[DECtalk] Intelligibility/Listenability criteria

Sun Jul 21 16:41:01 EDT 2019

Hi Jayson,

On 7/21/2019 12:10 AM, Jayson Smith wrote:
> I personally prefer formant-based speech synthesizers as opposed to systems
> using pre-recorded human speech. I'm really sorry that formant speech synthesis
> seems to have fallen by the wayside in recent decades, and the focus seems to
> be trying to make things sound as human as possible.

I suspect there are a few reasons for this.

First, a bigger user population, many of which don't RELY on speech
synthesis to interact with machines but who are coaxed into using
speech by service providers trying to economize on their operations.
E.g., your bank would much rather have you interact with an IVR
than a real person.  And, the IVR woul dbe easier to implement if
it could be driven by text scripts -- instead of having to round up
the original "voice artist" who recorded the original messages!

Second, resources are much cheaper, now.  The original KRM ran
on a Nova minicomputer the size of a dishwasher.  It had 32KB (?)
of memory and ran at a whopping 500KHz (i.e., half a megahertz).

And, cost $8000.

I can get 100 times that performance running in a something the size
of a sugarcube for $30, today.

Third, those resources make a lot of the "tough problems" go away.
Instead of trying to decompose letter strings into sounds, you can
simply store all of the sounds associated with a particular letter
string -- a pronunciation dictionary.  Then, just lookup each word
that you encounter in your input text!

Finally, synthesizing the voice by a crude model of a vocal tract
is computationally more expensive than just recording ACTUAL utterances
and building a "dictionary" of those utterances (diphone inventory).
Then, just pick the utterances and glue them together.  This also
has the benefit of being able to replicate (instead of modeling!) any
speakers voice -- they just have to record a bunch of sample text
from which the diphones can be extracted a couple hours of the speaker's
time).

> Don't get me wrong, there
> are some great natural voices out there, Alex on MacOS and iOS being one
> example, as well as Amazon Alexa.

But they don't really have to deal with unconstrained input.  Alexa
doesn't have to speak "Your MAC address is 2C:24:55:6C:3F:08".
Or, "Please contact Dr Xerces at x3-4438 in the Hadron Accelerator
building".  Or, "for (i = 1; i < MAXCOUNT; i++)"

And, does Alexa reside IN the home appliance?  Or, is all of the
synthesis done remotely and Alexa just acts like a "dumb speaker"??

> But it seems no matter how hard the
> developers try, there's always going to be some odd case now and then where
> they can't quite match up the bits of recorded speech just right to make it
> sound completely natural.
>
> My favorite TTS systems are DECtalk and Eloquence.
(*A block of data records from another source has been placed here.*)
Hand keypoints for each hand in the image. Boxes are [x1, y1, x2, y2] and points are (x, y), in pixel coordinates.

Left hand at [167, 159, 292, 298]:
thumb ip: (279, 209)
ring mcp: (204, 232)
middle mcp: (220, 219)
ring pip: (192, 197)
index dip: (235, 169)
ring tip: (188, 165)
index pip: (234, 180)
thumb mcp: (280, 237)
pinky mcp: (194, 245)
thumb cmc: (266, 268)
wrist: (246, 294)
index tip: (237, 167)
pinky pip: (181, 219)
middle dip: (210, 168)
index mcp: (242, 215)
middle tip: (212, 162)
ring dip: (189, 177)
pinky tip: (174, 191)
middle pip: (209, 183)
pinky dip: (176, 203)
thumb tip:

I absolutely cannot stand
> ESpeak, there's just something about its sound that gets on my nerves!

But, is it the rendering of the speech that annoys (the "voice")?
Or, the content being "off" that irritates?

For example, the Votrax units had a "voice" that you could FEEL, like
someone dragging a rasp across your eardrum.  Nothing about it was
really "natural".  But, with exposure to it, you could understand what
the input text was, despite its synthesis shortcomings.

If you wanted to read a recipe for baking chocolate cakes, there was
very little chance of you misunderstanding its intent.  And, you'd
only have to tolerate it for a few paragraphs.

On the other hand, having a book read to you would leave you exhausted.
The sound wasn't pleasant and the work that you had to do to decipher
its intent from the noises it made was just too taxing.